Basic Text Extraction using Python

Extract text from all pages of a PDF document

Aspose.PDF for Python teaches you how to extract text from every page of a PDF document. It uses the TextAbsorber class to capture all textual content from the entire document and saves it into a separate text file. Ideal for converting PDFs into searchable text, performing content analysis, or exporting text for indexing and processing tasks.

  1. Load the PDF file.
  2. Create a ‘TextAbsorber’ object.
  3. Call ‘document.pages.accept(text_absorber)’ so it scans all pages.
  4. Get the full text via ’text_absorber.text’.
  5. Write the result into a text file.

import os
import aspose.pdf as ap

def extract_text_from_all_pages(infile, outfile):
    """
    Extract all text from every page of the PDF and write to an output text file.
    Args:
        infile (str): Path to input PDF file.
        outfile (str): Path to output text file.
    """
    # Open the PDF document
    document = ap.Document(infile)
    try:
        # Create a TextAbsorber to extract text
        text_absorber = ap.text.TextAbsorber()
        # Accept the absorber for all pages
        document.pages.accept(text_absorber)
        # Get extracted text
        extracted_text = text_absorber.text
        # Write the text to an output file
        with open(outfile, "w", encoding="utf-8") as tw:
            tw.write(extracted_text)
    finally:
        document.close()

Extract text from a particular page

Extract text from a single page of a PDF document. By applying the TextAbsorber only to a specified page, you can isolate and save text from a particular section of a multi-page PDF.

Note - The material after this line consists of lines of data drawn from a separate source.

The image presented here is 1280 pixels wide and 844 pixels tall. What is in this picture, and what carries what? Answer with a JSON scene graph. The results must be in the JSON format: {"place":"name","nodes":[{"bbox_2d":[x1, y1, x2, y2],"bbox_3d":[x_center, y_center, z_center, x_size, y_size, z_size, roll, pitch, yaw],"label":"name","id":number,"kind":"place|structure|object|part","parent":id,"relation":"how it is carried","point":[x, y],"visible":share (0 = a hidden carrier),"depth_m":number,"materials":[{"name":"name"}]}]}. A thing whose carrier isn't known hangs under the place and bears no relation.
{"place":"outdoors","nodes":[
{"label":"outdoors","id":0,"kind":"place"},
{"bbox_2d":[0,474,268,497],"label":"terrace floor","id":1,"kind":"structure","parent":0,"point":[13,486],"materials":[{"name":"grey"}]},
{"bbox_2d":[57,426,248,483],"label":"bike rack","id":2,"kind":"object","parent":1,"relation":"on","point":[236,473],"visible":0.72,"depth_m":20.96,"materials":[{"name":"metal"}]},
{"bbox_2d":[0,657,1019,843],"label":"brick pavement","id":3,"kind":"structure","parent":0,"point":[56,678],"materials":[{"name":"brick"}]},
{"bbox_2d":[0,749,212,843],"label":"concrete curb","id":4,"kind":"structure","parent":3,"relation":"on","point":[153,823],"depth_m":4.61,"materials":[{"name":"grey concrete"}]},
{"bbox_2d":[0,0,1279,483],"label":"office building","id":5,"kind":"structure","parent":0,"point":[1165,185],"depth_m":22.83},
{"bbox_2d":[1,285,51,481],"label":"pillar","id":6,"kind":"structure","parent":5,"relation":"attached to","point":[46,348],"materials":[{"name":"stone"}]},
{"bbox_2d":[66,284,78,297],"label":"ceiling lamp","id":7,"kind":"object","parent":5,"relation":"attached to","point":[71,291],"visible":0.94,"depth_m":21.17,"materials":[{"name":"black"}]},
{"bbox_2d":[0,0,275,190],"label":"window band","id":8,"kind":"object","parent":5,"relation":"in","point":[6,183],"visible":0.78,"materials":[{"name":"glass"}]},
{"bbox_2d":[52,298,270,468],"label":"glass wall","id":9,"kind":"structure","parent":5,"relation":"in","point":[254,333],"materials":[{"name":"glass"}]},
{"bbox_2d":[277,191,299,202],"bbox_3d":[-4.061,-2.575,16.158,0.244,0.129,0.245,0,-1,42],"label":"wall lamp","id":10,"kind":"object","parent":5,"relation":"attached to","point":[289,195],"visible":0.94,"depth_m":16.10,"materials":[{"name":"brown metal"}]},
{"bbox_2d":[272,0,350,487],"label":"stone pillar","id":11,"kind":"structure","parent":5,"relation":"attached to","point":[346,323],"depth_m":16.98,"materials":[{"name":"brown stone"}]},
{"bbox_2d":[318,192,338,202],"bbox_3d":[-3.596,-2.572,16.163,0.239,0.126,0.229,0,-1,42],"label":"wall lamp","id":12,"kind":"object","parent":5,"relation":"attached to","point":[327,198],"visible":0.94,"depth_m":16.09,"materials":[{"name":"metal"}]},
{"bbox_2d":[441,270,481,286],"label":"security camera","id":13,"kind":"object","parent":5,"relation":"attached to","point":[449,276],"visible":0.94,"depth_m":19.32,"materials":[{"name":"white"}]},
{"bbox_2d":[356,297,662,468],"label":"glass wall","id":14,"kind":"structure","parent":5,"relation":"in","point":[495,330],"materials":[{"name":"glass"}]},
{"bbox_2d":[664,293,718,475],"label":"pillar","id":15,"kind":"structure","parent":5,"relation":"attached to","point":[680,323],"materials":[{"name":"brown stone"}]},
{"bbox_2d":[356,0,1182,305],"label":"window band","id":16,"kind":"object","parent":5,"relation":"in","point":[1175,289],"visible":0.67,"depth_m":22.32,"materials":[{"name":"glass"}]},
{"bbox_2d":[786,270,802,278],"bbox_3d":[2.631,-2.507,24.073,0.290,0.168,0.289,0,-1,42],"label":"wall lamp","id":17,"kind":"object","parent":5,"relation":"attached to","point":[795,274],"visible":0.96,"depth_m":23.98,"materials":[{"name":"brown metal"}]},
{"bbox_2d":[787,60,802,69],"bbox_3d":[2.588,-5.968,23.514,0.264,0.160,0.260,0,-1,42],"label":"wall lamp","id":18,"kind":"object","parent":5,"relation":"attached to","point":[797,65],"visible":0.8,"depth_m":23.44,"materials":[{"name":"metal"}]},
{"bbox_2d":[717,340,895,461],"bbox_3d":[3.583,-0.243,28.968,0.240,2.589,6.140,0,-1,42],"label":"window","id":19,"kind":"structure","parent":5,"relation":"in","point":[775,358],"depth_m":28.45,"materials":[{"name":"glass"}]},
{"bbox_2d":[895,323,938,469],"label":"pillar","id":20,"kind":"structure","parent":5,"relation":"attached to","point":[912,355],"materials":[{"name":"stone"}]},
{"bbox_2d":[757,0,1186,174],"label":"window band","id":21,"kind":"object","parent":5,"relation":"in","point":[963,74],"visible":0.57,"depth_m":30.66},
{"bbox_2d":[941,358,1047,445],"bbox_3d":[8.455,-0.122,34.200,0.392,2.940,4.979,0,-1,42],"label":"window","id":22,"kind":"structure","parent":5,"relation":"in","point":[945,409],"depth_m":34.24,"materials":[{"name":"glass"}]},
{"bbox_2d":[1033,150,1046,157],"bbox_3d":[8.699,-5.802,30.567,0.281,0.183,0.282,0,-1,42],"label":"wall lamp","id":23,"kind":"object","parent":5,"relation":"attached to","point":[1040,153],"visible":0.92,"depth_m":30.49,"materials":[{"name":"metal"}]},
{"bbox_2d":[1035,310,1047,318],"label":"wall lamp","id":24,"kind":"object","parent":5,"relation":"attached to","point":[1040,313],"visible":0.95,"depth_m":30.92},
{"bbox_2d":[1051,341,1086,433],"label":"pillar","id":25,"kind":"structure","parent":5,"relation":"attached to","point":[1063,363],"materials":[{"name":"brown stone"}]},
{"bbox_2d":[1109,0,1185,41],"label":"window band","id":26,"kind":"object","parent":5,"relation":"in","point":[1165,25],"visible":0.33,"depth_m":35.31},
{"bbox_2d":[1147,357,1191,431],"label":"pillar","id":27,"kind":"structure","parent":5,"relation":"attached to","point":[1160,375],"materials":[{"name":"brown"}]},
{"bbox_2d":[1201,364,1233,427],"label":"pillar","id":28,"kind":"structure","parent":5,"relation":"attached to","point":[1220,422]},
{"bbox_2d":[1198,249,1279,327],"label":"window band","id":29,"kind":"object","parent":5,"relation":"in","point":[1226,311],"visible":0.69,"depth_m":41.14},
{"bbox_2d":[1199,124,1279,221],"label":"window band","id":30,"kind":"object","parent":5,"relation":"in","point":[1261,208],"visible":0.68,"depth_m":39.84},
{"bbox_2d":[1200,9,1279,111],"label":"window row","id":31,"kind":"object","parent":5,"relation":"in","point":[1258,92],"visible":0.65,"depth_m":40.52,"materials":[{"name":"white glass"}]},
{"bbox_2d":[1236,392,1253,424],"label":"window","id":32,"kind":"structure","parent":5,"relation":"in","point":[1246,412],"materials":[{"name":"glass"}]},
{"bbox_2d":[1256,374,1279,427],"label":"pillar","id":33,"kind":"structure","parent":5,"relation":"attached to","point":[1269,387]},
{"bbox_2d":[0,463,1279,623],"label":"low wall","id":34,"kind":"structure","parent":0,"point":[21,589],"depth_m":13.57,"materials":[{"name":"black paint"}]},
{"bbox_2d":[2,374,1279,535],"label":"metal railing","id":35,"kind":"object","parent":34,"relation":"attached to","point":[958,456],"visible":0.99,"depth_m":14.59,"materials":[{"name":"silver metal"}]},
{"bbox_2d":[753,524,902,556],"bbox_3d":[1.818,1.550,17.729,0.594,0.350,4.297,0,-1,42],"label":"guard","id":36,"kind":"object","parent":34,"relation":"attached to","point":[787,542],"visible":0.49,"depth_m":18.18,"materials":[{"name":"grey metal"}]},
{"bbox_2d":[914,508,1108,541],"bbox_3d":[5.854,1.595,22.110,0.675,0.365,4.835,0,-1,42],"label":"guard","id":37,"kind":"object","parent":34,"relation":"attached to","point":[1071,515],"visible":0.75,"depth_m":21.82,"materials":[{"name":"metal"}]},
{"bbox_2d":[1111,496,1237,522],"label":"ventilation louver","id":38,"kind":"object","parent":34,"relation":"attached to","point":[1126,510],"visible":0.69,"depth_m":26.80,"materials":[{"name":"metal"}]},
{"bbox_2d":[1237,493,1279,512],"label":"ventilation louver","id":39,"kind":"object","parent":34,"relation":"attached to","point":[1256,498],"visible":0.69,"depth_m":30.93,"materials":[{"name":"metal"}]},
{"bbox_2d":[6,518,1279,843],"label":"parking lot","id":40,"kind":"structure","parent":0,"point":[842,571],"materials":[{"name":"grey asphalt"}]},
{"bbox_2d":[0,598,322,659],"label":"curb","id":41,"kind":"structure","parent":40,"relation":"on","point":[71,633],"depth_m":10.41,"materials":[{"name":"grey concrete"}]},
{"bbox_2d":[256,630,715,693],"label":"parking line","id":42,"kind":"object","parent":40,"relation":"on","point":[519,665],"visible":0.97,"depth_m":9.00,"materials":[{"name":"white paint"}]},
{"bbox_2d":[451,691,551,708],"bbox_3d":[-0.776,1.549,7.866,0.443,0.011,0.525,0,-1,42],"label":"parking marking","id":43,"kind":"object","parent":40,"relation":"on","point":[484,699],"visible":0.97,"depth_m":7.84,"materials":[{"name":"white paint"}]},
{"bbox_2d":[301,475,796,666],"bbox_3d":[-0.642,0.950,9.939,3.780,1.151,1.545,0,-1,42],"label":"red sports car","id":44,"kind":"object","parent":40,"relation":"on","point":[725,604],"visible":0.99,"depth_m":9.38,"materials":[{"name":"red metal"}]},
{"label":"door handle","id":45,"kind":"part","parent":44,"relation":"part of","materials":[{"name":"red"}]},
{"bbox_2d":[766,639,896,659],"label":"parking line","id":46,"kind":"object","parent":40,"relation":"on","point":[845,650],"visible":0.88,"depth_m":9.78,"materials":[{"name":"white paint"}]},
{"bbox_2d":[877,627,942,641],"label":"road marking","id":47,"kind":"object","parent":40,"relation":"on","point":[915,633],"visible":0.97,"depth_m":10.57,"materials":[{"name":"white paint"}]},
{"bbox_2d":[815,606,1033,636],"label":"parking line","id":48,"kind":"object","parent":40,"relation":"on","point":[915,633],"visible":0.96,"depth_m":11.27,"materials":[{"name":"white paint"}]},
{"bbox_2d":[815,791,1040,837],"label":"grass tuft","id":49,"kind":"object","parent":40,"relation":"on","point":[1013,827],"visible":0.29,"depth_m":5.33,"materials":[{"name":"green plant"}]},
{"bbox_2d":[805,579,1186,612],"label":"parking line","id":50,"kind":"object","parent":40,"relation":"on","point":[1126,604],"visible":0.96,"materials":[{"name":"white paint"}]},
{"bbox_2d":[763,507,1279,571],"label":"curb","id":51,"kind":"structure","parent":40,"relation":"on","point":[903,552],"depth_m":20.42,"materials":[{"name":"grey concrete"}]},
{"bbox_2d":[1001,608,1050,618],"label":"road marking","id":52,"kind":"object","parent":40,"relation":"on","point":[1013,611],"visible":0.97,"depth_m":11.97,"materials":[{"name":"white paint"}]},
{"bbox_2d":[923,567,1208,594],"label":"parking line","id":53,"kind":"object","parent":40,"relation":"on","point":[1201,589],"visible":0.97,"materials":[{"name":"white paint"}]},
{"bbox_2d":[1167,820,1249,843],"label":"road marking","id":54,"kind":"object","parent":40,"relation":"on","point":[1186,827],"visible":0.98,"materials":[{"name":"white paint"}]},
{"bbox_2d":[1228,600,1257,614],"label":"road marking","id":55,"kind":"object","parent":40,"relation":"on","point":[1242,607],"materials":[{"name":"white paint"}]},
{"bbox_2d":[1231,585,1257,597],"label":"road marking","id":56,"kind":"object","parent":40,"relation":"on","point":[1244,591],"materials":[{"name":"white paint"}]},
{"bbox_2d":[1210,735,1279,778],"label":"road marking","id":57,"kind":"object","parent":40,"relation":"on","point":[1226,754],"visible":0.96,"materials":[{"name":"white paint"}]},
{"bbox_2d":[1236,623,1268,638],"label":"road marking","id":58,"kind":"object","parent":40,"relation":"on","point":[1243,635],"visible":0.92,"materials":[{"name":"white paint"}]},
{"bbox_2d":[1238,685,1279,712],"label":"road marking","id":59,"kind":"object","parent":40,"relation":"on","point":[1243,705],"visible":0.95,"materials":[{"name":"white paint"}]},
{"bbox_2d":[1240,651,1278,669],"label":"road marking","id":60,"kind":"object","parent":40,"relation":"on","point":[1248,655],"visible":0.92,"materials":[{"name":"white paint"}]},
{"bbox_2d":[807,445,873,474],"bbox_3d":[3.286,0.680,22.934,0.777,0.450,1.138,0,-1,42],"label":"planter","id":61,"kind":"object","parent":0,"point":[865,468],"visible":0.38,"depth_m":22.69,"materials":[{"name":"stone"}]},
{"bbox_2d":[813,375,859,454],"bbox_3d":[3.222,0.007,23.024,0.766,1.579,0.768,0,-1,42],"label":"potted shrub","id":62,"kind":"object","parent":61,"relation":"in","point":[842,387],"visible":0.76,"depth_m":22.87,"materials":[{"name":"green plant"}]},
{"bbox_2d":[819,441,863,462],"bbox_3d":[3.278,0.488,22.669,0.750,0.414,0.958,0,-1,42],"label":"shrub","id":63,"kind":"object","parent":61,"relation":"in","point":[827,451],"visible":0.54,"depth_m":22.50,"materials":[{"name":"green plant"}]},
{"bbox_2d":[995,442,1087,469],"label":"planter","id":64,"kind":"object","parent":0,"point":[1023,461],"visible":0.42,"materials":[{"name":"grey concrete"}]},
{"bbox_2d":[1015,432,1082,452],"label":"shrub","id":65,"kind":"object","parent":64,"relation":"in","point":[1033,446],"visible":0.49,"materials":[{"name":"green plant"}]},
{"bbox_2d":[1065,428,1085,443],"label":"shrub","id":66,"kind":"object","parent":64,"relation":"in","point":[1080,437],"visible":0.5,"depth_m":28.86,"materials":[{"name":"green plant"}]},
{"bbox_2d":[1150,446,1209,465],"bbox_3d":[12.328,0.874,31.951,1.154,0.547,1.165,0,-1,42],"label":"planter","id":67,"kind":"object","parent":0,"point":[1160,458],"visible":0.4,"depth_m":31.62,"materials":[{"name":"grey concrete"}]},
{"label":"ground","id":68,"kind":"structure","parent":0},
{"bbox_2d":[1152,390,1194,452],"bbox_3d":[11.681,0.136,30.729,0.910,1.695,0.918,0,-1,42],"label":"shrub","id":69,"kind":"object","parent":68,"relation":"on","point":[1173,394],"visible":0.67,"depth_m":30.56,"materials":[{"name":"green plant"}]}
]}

Useful when you only need content from one page — for instance, extracting text from an invoice page, report section, or form field summary.

  1. Open the PDF.
  2. Create a TextAbsorber.
  3. Accept only the designated page (pages[page_number]).
  4. Extract text and write to file.

import os
import aspose.pdf as ap

def extract_text_from_page(infile, page_number, outfile):
    """
    Extract text from a specific page number of the PDF.
    Args:
        infile (str): Path to input PDF file.
        page_number (int): 1-based page index to extract.
        outfile (str): Path to output text file.
    """
    document = ap.Document(infile)
    try:
        text_absorber = ap.text.TextAbsorber()
        # Accept the absorber on only the specified page
        document.pages[page_number].accept(text_absorber)
        extracted_text = text_absorber.text
        with open(outfile, "w", encoding="utf-8") as tw:
            tw.write(extracted_text)
    finally:
        document.close()